It shoots up from the trees - a marble facade, golden spires, like something out of a fairy tale. If you have driven on the Beltway north of Washington, D.C., you've seen it - the Latter-day Saint Temple. And for the last few weeks, the public has been allowed a rare peek inside. NPR's Lee Hale accompanied one couple who have a unique connection to the faith.

LEE HALE, BYLINE: Kerry Pray and her wife, Heather, live in Maryland, not far from the D.C. temple.

KERRY PRAY: It's a beautiful building. It's intense.

HEATHER: There's definitely another-world vibe to it.

HALE: This will be Heather's first time inside one of these temples. The Church of Jesus Christ of Latter-day Saints has nearly 200 of them worldwide. Kerry, on the other hand, spent most of her life as a practicing member of the church. Ten years ago, she had a slip of paper called a temple recommend that allowed her inside to worship.

PRAY: I have in my purse an expired recommend, and I am not allowed in the temple when it is active and functioning anymore because I am married to a woman.

HALE: As we talk, Heather makes a prediction.

HEATHER: There's going to be tears at some point during the day, so...

PRAY: Maybe.
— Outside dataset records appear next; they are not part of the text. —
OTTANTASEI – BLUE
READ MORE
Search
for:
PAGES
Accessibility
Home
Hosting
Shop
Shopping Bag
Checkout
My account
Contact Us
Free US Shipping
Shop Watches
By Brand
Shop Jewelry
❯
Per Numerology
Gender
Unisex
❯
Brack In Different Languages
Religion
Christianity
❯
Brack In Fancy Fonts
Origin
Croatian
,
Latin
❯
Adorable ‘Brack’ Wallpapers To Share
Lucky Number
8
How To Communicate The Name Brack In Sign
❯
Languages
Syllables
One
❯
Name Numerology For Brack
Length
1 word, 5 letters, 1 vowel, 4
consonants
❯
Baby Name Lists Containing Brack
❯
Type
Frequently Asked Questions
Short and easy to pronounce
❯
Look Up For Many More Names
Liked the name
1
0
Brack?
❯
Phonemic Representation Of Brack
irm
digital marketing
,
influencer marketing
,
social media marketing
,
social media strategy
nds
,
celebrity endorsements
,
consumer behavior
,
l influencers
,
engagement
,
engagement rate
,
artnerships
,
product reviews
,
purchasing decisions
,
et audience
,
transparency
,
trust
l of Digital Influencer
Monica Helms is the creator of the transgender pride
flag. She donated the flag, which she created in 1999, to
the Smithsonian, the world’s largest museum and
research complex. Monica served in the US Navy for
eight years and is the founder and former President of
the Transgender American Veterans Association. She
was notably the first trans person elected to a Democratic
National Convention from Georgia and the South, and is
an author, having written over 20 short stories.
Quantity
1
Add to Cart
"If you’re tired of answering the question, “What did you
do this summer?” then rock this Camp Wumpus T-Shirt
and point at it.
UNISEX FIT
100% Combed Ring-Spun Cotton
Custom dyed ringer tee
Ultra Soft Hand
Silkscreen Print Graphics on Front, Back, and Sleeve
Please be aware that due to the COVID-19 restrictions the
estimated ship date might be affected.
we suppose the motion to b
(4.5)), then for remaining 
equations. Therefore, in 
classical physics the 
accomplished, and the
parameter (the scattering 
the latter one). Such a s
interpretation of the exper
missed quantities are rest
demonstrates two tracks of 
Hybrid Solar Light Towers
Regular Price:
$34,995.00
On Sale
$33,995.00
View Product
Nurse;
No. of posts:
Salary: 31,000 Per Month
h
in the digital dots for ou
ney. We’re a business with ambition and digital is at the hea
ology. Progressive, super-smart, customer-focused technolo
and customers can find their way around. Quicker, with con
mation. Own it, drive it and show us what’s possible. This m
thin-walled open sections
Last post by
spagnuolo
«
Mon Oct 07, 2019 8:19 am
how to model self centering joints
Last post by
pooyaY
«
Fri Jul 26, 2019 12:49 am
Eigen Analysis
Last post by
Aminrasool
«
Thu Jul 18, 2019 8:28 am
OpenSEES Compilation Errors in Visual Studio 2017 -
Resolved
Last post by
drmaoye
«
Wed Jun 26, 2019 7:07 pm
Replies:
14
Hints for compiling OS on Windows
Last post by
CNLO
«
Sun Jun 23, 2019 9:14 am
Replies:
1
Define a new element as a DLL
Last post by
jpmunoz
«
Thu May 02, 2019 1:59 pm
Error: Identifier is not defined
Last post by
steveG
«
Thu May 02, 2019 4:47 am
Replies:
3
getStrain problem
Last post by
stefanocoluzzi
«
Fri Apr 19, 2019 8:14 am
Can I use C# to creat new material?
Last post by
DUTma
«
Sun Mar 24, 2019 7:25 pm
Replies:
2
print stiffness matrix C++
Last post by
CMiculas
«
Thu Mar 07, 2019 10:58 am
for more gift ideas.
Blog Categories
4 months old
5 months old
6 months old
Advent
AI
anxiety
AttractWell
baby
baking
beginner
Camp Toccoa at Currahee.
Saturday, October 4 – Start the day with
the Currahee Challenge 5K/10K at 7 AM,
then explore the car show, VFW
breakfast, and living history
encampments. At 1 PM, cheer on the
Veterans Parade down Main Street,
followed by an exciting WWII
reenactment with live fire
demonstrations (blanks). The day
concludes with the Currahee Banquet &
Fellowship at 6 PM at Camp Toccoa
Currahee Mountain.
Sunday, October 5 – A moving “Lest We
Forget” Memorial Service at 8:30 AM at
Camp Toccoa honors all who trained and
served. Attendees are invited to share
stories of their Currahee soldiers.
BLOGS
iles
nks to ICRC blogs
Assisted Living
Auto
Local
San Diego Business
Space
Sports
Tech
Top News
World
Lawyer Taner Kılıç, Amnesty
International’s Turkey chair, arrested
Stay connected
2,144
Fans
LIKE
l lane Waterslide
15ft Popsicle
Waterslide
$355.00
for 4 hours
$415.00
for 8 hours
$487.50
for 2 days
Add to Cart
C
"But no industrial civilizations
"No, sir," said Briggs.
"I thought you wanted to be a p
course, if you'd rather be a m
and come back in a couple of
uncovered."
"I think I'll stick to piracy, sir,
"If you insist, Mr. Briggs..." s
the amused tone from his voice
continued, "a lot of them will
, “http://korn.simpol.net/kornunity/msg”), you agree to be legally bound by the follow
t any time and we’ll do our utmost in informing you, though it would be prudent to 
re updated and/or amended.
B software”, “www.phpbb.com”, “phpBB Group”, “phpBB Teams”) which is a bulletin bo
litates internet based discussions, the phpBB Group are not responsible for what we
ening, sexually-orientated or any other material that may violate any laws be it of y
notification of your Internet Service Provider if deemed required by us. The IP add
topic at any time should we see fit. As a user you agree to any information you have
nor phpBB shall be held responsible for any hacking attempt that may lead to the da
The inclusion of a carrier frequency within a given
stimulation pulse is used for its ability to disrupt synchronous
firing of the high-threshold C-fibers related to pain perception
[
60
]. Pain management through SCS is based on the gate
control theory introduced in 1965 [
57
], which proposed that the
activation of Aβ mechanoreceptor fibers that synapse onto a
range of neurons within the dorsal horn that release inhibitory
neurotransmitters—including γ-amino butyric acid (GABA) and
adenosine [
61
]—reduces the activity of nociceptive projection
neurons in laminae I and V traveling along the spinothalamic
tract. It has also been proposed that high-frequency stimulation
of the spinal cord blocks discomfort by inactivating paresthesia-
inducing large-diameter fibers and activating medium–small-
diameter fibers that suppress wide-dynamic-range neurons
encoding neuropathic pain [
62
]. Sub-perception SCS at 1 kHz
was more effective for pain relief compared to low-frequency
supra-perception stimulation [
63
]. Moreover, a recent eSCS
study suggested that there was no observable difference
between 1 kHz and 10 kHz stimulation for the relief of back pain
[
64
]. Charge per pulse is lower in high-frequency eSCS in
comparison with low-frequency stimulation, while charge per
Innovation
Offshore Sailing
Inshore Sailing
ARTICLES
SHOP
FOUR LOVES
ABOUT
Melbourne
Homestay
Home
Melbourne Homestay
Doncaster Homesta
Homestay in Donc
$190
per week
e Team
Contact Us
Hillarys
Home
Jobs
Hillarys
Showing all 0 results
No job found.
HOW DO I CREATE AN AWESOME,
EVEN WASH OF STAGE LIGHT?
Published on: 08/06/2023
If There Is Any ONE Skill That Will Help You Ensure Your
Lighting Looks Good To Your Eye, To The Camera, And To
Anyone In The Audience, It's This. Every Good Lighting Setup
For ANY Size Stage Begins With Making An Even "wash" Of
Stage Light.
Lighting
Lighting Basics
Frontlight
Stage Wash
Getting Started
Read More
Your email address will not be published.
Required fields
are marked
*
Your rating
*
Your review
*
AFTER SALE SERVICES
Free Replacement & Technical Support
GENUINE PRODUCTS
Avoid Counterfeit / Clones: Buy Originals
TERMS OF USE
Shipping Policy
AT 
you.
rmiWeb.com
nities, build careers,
It all depends.

HALE: The temple is open to visitors following years of extensive renovations.

PRAY: Mormons have very good landscaping.

HALE: We make our way to the entrance through well-manicured grounds, download a QR brochure to help guide us through the building and put booties on over our shoes to protect the carpet.

PRAY: Put the booties on.

KENT COLTON: I think a lot of people look at that structure and they think they're going to come in and there's going to be a gigantic cathedral.

HALE: Kent Colton is a church volunteer who helps run this open house. He says many visitors are surprised that the building is so segmented.

COLTON: And it has seven floors and a lot of stairs. And so it's different than what people think.

HALE: Inside the temple, Latter-day Saints make promises to live according to church tenets; things like paying tithes, keeping sexual relationships between a husband and wife and obeying church leaders. Temples are different from the meeting houses where Sunday services are held. They're holier places.

COLTON: There have been over 120,000 people that have come through so far.

HALE: And it will remain open to the public until June 11. Kerry, Heather and I walk the halls freely. Descriptive signs welcome us to a locker room where Latter-day Saints change into all-white clothing and instruction rooms where chairs face a large curtain. The walls are off-white, nothing extravagant; that is until we enter a space on the fifth floor, the celestial room.

PRAY: That's a pretty cool chandelier.

HEATHER: It is. It's beautiful.

HALE: It's a stunningly bright room with plush sofas. Latter-day Saints come to this room to pray, seek inspiration and experience the presence of God.

PRAY: You come here and you're very, very, very quiet.

HALE: And up next, the last stop on the tour, the sealing room.

HEATHER: The sign says sealing room - a man and a woman are married for this life and for eternity.

HALE: There's a waist-high altar at the center where couples kneel across from one another during a wedding ceremony known as a sealing. The walls are mirrored, creating an infinity effect, helping symbolize that marriage lasts for time and eternity.


HALE: After we exit, we find a nearby bench to debrief. Heather goes first.

HEATHER: It was interestingly beautiful and plain at the same time.

HALE: She says she was surprised to see most of the images of Jesus rather than the church founder, Joseph Smith. But it's the sealing room that confuses Heather the most.

HEATHER: I don't feel like you have to go into a building and have - kneel before someone or at this altar with mirrors to feel like you have that eternal bond.

HALE: Still, Heather is glad she came. She knows that this faith will always be a part of Kerry's life. And in that way, it will always be a part of their relationship.

HEATHER: And it's helpful to understand and know kind of some of these things because it helps me to be able to respond in the appropriate way.

HALE: Do you appreciate the context you get from a day like today?

HEATHER: Yeah, I do.

HALE: As we talk, Kerry's eyes begin to well up.

HEATHER: The tears - I told you they would come.

PRAY: Nobody had to know (laughter).

HEATHER: But there's true, like, loss behind those tears and grief.

HALE: Kerry says being back inside a temple was bittersweet but not so bitter.

PRAY: It's nice to come to my childhood faith and feel like it's something beautiful instead of something that hurt me. I do appreciate that.

HALE: And although in a few weeks Heather and Kerry will no longer be allowed inside, they're grateful the doors were open for them today.